Von Paul-Anton Krüger

Die Bundesregierung hält an der Beteiligung der Bundeswehr am Blauhelm-Einsatz in Mali fest, will sogar das Kontingent aufstocken. Deutschland übernimmt in der Stabilisierungsmission Aufgaben, die bislang Frankreich im Zuge seines Anti-Terror-Einsatzes erledigt hat, den Paris im Streit mit der Militärjunta beendet. Die EU-Ausbildungsmission EUTM dagegen ist de facto hinfällig mit der Tatsache, dass die Putschisten nicht nur eine Rückkehr zur Demokratie verschleppen, sondern sich mit den russischen Wagner-Söldnern eingelassen haben - die auch in Mali schwerste Verbrechen verübt haben sollen.

Die Sicherheitslage verschlechtert sich weiter

Insgesamt bringt der westliche Militäreinsatz in der Sahel-Zone nicht die erhofften Ergebnisse. Die Sicherheitslage verschlechtert sich weiter. Der UN-Einsatz Minusma verhindert aber zumindest ein völliges Abrutschen der Region. Sollte er in sich zusammenfallen, würden sich die Probleme zweifellos verschärfen. Es entspricht deutschen und europäischen Sicherheitsinteressen zu verhindern, dass islamistische Terroristen sich ungehindert ausbreiten können in Westafrika, und dass die Verschlechterung der humanitären Lage neue Migrationsbewegungen nach sich zieht.

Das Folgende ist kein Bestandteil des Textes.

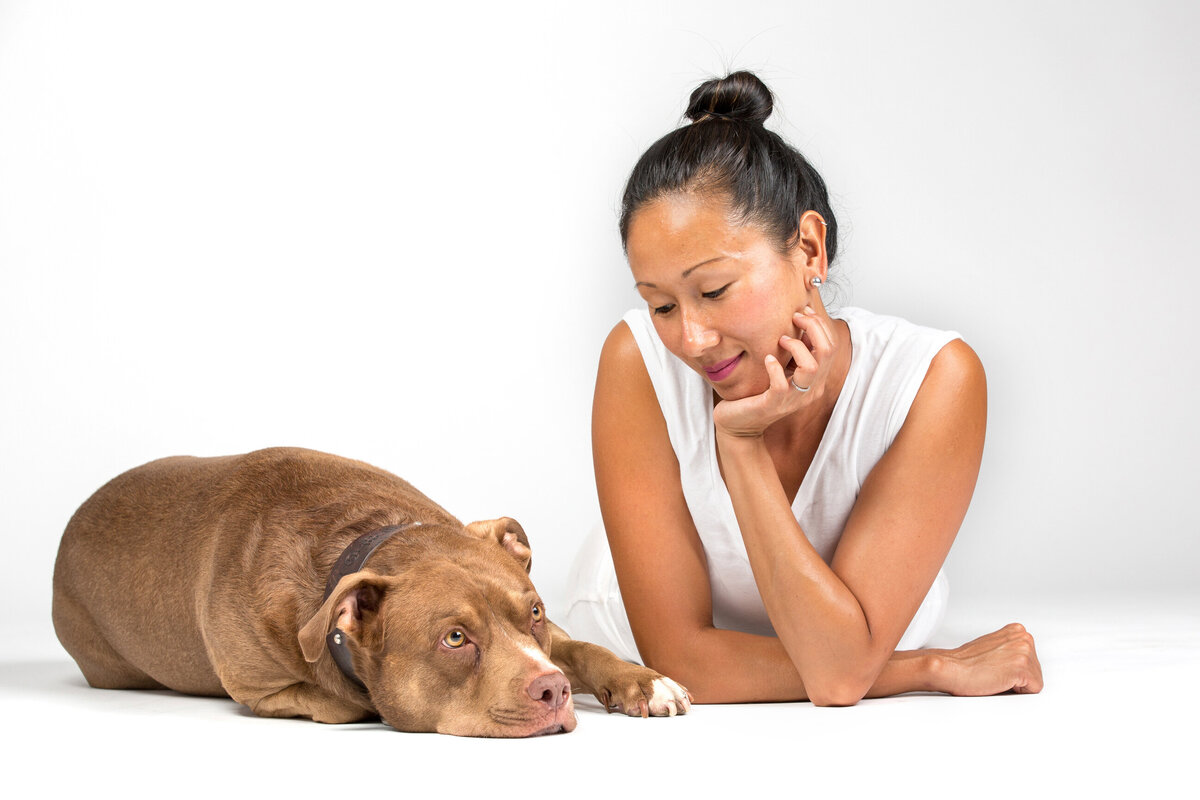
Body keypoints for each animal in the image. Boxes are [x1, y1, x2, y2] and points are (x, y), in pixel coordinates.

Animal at [51, 448, 691, 734]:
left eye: (533, 611)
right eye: (454, 638)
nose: (553, 690)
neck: (370, 539)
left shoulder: (547, 636)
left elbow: (584, 647)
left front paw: (643, 681)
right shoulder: (261, 689)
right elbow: (341, 701)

Der Schaden, wenn die UN-Mission enden würde, wäre sicher größer, als der begrenzte Nutzen, den ihre Fortsetzung verspricht. Angesichts der politischen Alternativen ist die Entscheidung der Bundesregierung richtig. Allerdings zeigt sich auch, wie gering die Handlungsfähigkeit Deutschlands und Europas vor der eigenen Haustür ist: Der Abzug von vier Kampfhubschraubern der Franzosen bringt den Einsatz ins Wanken - und Deutschland kann sie nicht ersetzen, weil gerade einmal zwei Handvoll Tiger startklar sind. Deutschland wird zu Recht seinen Beitrag zur Bündnisverteidigung im Rahmen der Nato verstärken. Es kann sich damit aber nicht der Verantwortung für die unruhigen Nachbarregionen Europas entziehen.